Boosting the market late in the day was optimism that an expected affirmative vote on the Republican's so-called Plan B legislation to address the looming fiscal cliff would at least signal that the two sides were getting nominally closer to a final deal. However, that optimism was soon dashed as House Speaker John Boehner, who had championed the Plan B proposal, which would, among other things, have raised taxes just on those making over $1 million a year, was unable to bring along a majority in his own party, and withdrew the plan before it could be put up for a vote. The equity futures sold off immediately on the news, falling sharply last night.

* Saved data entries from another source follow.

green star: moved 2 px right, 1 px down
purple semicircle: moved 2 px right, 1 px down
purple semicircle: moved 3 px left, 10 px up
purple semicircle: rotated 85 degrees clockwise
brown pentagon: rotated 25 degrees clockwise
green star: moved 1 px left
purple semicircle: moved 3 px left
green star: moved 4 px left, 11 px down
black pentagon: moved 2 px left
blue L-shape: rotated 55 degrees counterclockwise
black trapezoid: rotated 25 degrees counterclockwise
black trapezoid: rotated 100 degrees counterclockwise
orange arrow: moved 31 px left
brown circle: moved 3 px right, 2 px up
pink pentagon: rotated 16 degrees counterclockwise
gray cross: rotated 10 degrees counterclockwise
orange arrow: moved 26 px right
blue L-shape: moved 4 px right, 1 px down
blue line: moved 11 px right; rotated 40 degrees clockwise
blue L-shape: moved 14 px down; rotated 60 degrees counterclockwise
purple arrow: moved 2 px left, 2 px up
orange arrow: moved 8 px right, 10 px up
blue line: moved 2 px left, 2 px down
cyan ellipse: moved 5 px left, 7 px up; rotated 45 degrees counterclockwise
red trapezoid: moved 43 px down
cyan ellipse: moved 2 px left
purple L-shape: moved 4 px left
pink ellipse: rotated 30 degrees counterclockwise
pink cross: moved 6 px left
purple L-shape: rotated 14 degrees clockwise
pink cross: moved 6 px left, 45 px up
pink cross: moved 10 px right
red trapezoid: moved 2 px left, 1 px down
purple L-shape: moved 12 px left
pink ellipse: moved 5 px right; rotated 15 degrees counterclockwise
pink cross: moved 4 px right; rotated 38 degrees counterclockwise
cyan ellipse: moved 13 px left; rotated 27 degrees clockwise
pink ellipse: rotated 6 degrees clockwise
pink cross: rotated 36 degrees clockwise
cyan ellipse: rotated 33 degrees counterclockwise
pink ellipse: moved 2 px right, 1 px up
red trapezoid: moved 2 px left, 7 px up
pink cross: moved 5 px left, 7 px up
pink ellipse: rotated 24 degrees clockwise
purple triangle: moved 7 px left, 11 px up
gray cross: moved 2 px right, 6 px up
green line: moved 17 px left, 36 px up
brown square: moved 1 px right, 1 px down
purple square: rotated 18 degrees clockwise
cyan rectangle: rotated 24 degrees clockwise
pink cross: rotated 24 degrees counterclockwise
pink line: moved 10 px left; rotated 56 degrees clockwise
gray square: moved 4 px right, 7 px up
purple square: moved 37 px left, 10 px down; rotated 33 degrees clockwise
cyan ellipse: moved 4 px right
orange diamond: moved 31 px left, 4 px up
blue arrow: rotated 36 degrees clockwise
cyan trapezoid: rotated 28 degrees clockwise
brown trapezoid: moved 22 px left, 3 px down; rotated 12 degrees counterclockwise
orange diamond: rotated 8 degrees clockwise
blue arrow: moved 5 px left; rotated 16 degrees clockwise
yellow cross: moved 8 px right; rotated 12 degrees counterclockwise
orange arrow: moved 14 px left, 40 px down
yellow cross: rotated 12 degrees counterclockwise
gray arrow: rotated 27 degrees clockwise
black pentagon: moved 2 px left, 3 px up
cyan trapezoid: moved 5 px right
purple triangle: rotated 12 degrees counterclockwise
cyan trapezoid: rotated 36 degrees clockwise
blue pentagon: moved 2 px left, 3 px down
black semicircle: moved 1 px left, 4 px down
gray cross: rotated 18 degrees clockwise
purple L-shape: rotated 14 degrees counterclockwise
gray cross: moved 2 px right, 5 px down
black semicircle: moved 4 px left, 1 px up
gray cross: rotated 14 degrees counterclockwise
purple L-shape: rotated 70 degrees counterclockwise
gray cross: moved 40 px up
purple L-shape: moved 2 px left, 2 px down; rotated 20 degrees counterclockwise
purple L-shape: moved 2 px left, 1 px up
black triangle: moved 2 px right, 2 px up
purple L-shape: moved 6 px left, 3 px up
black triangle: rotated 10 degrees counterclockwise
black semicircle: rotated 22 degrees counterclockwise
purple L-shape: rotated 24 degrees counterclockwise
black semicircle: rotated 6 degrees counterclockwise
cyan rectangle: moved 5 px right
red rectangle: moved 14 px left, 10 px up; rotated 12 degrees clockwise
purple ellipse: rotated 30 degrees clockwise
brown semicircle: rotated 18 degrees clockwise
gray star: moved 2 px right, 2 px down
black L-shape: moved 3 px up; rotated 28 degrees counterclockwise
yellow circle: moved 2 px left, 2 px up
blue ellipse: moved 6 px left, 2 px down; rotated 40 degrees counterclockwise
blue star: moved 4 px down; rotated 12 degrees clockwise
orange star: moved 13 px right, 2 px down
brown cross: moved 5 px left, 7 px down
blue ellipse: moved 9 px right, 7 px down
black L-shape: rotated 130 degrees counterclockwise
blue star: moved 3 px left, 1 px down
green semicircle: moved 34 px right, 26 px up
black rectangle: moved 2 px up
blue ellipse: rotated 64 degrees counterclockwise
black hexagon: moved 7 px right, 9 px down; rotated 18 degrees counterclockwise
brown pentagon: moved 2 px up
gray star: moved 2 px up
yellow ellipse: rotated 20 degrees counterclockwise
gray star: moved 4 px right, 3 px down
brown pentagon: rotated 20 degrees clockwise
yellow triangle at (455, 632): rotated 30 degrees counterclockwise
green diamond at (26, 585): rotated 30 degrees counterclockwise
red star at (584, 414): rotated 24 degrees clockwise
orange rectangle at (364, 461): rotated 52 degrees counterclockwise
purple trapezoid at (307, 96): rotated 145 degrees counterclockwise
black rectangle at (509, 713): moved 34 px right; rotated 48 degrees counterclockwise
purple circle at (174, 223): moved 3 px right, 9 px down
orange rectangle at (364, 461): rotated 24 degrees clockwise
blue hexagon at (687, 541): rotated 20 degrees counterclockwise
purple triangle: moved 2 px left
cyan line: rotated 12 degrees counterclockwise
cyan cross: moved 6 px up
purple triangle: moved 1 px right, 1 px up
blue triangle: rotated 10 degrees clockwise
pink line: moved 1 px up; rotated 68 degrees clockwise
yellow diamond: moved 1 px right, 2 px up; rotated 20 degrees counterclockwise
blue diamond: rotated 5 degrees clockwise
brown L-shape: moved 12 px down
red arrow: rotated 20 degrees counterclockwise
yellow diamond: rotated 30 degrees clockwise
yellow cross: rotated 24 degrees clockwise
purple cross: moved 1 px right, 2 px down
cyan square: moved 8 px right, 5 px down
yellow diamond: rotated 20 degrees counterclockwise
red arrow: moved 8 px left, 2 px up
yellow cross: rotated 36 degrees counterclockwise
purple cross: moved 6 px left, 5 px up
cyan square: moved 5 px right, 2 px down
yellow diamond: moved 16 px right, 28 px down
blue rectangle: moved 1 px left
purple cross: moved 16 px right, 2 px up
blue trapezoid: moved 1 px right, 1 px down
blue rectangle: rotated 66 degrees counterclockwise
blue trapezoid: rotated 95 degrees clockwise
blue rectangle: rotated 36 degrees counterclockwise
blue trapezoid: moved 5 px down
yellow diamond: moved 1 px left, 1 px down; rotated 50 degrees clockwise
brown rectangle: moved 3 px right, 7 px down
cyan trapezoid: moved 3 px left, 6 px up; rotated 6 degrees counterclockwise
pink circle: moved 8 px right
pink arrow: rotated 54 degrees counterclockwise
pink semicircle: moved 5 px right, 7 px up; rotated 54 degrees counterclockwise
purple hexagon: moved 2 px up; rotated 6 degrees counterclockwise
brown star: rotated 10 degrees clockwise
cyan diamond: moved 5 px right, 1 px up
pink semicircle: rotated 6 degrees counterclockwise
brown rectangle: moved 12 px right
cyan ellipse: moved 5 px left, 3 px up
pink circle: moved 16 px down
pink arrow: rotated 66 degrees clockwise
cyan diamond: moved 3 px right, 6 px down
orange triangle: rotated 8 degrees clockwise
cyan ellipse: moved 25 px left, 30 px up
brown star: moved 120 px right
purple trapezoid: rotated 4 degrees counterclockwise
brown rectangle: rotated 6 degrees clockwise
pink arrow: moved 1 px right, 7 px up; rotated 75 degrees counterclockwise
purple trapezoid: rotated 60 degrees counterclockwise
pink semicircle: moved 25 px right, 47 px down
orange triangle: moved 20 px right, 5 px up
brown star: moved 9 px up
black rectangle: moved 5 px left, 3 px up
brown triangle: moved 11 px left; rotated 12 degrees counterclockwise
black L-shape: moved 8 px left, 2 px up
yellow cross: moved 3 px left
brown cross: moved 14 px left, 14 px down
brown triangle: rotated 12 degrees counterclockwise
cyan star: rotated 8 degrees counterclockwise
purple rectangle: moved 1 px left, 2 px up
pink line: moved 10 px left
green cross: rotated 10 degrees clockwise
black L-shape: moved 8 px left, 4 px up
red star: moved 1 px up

The failure to get the Speaker's own party to go along with him sent chills through the global equity markets, and immediately sent the bourses in Asia--then open for trading--down precipitously. By the close of trading, for example, Japan's Nikkei was down a full percentage point. And similar losses are now being seen in the London FTSE 100, The Paris CAC-40, and the Frankfurt DAX. And on our shores, the Standard and Poor's 500 Index futures are now in the red by some 21 points, while the NASDAQ futures are plunging by more than 43 points, presaging a notably lower start to the trading day when the market opens in less than an hour from now. At this time, there seems little if any chance that a deal will get brokered by Christmas, although we still think an accord is possible by the deadline of January 2nd. However, it is getting more and more likely, we sense, that we will go into the first part of the new year before such an agreement is finally struck.

Meanwhile, there is other news, although our feeling is that such tidings, which yesterday included higher figures for third-quarter GDP growth, which was revised upward from 2.7% to 3.1%, and a solid reading on sales of existing homes, are now doing little for the market. Clearly, the focus is entirely on Washington.

In fact, this morning, we have already had a pair of key releases, and they were both better than forecast. Specifically, the U.S. Commerce Department reported that personal income recovered in November, climbing by 0.6%. A gain of 0.4% was the expectation. Also, the figure was notably better than the scant 0.1% gain inked in October. Moreover, in the same report, it was shown that consumer spending, which had eased by 0.1% in the wake of Hurricane Sandy, rebounded with a better-than-estimated gain of 0.4% last month. Consensus here had been for an increase of 0.3%. Also, orders for durable goods advanced by 0.7% last month; expectations had been for a nominal gain of 0.2%. The generally good news on these fronts, along with yesterday's solid releases, are, as noted, doing little for the futures, which continue to sell off as the market's opening draws near. – Harvey S. Katz

At the time of this article's writing, the author did not have positions in any of the companies mentioned.